╔══
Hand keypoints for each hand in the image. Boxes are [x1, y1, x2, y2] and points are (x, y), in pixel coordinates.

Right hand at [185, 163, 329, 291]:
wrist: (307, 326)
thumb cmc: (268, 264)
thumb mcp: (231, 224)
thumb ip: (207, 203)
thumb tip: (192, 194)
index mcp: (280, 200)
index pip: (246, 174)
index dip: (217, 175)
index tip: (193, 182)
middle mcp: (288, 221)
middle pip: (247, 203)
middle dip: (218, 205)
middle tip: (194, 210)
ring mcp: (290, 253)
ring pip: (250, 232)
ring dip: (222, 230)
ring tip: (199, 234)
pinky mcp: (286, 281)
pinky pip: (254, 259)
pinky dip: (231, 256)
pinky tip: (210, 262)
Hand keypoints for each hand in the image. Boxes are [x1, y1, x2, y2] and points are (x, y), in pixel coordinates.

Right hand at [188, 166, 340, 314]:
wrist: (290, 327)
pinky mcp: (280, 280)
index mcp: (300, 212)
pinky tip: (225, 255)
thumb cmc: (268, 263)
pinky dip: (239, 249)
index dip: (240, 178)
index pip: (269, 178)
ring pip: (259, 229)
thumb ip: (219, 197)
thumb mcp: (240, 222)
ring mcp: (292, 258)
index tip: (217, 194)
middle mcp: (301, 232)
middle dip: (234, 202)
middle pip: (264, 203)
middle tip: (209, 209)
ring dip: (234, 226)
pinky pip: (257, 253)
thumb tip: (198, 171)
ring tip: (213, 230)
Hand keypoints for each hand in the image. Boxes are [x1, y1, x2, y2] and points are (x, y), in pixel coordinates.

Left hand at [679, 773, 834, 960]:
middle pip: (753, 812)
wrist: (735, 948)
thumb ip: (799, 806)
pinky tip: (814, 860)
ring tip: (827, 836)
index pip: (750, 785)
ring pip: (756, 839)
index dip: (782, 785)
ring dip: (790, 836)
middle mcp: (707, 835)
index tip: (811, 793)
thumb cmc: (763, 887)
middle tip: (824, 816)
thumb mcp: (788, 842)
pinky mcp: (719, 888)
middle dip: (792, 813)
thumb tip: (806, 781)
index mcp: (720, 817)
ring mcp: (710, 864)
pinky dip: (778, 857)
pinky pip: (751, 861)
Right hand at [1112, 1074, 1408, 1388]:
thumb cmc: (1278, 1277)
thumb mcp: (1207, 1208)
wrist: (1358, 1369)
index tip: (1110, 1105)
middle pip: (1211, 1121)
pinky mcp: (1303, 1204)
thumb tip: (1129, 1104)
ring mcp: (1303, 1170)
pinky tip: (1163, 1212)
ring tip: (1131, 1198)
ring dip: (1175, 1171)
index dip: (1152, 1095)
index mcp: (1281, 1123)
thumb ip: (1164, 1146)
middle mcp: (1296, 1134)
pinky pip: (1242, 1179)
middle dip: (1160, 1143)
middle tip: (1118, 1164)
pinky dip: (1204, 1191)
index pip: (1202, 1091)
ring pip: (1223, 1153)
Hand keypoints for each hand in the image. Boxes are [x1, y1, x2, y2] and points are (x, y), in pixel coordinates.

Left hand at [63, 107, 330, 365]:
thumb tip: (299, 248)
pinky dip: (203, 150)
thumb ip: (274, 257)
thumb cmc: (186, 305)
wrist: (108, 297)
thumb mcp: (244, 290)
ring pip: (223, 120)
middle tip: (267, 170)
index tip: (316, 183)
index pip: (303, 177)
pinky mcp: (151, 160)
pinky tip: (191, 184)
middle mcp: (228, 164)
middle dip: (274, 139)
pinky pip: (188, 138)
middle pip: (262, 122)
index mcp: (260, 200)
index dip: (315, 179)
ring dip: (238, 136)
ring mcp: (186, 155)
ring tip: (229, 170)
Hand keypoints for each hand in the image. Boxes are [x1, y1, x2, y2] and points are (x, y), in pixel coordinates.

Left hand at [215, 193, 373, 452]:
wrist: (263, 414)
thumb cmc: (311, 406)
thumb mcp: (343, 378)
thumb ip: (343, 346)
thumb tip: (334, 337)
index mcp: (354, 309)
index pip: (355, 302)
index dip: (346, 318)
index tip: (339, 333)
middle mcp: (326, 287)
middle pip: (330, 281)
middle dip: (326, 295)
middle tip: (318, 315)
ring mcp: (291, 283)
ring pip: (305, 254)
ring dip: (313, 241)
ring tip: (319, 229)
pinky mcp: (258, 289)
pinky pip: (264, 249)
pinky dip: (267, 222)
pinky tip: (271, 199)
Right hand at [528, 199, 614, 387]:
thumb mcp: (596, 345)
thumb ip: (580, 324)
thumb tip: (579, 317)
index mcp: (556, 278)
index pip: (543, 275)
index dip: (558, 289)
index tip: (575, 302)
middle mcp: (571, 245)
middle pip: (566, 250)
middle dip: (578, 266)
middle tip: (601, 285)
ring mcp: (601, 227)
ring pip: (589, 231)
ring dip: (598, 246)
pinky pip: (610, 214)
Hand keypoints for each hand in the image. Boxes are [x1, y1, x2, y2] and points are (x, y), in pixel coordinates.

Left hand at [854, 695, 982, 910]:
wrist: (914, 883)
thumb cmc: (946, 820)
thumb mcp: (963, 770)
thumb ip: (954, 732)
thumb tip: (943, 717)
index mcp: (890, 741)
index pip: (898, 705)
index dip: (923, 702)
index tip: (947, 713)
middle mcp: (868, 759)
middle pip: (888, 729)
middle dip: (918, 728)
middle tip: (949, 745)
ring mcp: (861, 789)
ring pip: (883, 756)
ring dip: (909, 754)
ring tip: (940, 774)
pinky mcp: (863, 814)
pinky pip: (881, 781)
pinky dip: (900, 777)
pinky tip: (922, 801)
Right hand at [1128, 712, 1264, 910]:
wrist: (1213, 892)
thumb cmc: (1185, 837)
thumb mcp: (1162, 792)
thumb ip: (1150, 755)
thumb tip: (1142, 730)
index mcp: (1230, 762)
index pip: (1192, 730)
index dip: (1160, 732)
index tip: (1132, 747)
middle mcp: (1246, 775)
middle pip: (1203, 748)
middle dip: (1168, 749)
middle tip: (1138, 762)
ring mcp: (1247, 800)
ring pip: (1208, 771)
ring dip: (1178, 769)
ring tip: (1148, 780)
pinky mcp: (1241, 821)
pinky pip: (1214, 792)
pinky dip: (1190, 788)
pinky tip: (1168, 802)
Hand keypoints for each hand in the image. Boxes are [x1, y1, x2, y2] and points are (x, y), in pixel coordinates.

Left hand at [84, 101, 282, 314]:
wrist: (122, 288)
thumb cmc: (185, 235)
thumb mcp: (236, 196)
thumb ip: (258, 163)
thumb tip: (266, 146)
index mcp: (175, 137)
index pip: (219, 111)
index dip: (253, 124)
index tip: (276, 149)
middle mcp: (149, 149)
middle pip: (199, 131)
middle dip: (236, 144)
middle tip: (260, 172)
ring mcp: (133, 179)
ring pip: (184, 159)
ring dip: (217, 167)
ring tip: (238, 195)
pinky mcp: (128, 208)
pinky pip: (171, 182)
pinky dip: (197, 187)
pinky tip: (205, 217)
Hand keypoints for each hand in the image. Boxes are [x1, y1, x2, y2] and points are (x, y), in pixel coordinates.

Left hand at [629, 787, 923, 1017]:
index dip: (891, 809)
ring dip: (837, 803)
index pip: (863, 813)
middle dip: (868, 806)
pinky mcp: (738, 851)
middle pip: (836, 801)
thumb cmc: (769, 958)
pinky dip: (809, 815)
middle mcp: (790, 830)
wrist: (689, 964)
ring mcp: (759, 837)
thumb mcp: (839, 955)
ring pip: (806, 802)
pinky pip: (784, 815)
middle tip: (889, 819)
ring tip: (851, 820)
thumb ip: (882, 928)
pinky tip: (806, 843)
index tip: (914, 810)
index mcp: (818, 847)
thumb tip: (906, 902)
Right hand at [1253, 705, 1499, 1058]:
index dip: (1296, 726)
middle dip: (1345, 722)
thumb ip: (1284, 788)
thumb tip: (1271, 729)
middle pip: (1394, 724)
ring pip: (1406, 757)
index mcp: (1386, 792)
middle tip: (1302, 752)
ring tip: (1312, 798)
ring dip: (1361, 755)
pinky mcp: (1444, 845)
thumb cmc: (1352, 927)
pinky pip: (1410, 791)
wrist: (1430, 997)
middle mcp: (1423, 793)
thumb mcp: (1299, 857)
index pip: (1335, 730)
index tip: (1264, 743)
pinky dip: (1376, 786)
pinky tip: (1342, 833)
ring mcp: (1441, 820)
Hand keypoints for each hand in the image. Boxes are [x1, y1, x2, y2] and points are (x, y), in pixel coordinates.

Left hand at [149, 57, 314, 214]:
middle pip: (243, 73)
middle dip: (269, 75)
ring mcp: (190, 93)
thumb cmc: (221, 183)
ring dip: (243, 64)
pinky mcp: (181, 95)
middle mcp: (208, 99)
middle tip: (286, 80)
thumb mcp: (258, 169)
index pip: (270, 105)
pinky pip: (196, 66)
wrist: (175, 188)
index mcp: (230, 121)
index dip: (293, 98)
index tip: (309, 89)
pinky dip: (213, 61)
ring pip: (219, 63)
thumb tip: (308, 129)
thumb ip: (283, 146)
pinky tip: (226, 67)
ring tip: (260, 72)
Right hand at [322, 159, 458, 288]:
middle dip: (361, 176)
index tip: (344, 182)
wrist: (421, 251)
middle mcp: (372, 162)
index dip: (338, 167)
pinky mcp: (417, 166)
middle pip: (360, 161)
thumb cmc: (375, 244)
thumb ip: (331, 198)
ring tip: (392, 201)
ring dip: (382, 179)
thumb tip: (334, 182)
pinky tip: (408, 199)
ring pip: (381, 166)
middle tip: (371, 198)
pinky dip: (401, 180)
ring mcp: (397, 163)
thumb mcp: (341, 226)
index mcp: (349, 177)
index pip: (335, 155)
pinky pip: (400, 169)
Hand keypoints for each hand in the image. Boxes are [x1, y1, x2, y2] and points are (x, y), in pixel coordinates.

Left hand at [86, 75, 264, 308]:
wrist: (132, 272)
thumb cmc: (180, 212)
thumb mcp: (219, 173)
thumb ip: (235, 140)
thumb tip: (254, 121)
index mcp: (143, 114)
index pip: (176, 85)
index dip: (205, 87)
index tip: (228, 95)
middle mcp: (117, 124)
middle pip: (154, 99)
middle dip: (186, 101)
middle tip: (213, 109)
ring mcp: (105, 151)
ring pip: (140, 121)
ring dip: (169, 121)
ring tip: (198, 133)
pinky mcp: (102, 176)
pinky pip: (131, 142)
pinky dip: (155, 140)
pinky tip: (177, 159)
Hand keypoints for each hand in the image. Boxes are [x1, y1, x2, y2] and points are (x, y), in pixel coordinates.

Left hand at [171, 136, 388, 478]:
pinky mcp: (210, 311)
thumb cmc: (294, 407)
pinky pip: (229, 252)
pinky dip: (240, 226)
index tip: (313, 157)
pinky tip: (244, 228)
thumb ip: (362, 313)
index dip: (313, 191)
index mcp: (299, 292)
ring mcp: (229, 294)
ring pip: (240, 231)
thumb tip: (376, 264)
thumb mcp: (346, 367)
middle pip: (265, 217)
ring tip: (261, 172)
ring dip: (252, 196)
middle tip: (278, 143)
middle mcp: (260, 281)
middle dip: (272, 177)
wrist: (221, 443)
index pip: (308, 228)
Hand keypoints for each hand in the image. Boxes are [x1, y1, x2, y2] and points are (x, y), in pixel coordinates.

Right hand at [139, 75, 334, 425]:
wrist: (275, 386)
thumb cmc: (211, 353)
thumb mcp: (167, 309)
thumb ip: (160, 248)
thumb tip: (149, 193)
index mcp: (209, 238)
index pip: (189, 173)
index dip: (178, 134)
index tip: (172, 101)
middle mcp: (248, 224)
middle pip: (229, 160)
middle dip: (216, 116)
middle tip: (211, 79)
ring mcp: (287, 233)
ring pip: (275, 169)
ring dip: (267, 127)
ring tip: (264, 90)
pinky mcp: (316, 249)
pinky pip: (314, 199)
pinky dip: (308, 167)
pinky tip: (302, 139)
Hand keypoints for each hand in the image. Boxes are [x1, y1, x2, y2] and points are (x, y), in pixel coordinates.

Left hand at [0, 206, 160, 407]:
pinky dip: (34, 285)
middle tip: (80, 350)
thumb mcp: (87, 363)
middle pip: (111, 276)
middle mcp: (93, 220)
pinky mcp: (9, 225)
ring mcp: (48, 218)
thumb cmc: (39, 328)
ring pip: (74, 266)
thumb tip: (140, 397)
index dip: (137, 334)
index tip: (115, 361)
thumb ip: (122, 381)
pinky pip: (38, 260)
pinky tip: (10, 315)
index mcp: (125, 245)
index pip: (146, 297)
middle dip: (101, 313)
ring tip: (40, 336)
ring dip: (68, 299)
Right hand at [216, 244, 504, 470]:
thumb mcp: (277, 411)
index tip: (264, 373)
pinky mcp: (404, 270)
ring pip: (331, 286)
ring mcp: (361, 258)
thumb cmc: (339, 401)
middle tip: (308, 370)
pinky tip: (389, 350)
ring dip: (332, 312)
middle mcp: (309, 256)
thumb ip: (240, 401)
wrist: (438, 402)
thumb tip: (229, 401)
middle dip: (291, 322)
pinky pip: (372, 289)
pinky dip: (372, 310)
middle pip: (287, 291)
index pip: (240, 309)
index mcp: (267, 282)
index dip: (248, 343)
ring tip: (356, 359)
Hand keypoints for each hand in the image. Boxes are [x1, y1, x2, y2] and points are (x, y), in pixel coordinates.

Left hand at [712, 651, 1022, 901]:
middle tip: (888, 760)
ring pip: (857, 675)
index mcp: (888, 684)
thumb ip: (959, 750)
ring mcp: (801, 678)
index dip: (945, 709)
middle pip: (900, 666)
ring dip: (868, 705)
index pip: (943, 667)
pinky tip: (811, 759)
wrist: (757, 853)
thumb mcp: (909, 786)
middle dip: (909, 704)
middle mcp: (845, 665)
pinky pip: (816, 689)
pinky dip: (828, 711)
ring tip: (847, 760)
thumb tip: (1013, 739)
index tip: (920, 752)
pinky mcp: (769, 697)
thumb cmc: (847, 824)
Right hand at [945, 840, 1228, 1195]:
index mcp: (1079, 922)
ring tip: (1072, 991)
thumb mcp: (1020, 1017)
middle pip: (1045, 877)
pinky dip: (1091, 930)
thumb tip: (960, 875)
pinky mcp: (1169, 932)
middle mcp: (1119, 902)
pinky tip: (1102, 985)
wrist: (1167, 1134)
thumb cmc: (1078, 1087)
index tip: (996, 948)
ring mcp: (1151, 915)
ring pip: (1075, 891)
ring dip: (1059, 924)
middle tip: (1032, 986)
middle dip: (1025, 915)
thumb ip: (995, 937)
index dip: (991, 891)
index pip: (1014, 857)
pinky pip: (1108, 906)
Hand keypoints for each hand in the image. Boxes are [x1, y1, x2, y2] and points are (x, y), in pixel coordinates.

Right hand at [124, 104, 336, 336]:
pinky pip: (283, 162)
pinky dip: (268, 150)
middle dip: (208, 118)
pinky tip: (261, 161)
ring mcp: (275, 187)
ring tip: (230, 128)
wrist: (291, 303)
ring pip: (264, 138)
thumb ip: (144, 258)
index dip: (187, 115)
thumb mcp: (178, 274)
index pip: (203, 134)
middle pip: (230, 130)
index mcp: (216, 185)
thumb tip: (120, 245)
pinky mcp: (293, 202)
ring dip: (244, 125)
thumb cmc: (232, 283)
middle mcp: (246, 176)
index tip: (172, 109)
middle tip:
╚══
● What you should do
Only one stretch of the records above is wanted: the lines between the one holding "ring tip: (1148, 780)" and the one holding "middle pip: (1394, 724)", inclusive, reproduced exactly.

● Exercise solution
ring tip: (1148, 780)
pinky mcp: (1241, 821)
pinky pip: (1214, 792)
pinky dip: (1190, 788)
pinky tip: (1168, 802)
Hand keypoints for each hand in the image. Boxes are [x1, y1, x2, y2] and points are (x, y), in pixel coordinates.

Left hand at [84, 101, 282, 314]:
wrist: (122, 288)
thumb cmc: (185, 235)
thumb mcp: (236, 196)
thumb ip: (258, 163)
thumb tip: (266, 146)
index mcp: (175, 137)
index pip: (219, 111)
index dip: (253, 124)
index tip: (276, 149)
middle mcp: (149, 149)
middle pip: (199, 131)
middle dip: (236, 144)
middle tip: (260, 172)
ring mcp: (133, 179)
ring pip: (184, 159)
ring dip: (217, 167)
ring tip: (238, 195)
pinky mcp: (128, 208)
pinky pip: (171, 182)
pinky dip: (197, 187)
pinky tip: (205, 217)
Hand keypoints for each hand in the image. Boxes are [x1, y1, x2, y2] and points are (x, y), in pixel coordinates.

Left hand at [629, 787, 923, 1017]:
index dip: (891, 809)
ring dip: (837, 803)
index pip: (863, 813)
middle dip: (868, 806)
pinky mcp: (738, 851)
middle pip: (836, 801)
thumb cmc: (769, 958)
pinky dip: (809, 815)
middle mcp: (790, 830)
wrist: (689, 964)
ring mcp: (759, 837)
thumb mcp: (839, 955)
ring pip: (806, 802)
pinky pip: (784, 815)
middle tip: (889, 819)
ring tip: (851, 820)
thumb ip: (882, 928)
pinky tip: (806, 843)
index tip: (914, 810)
index mcp: (818, 847)
thumb tip: (906, 902)
Right hand at [1253, 705, 1499, 1058]:
index dip: (1296, 726)
middle dip: (1345, 722)
thumb ip: (1284, 788)
thumb tip: (1271, 729)
middle pip: (1394, 724)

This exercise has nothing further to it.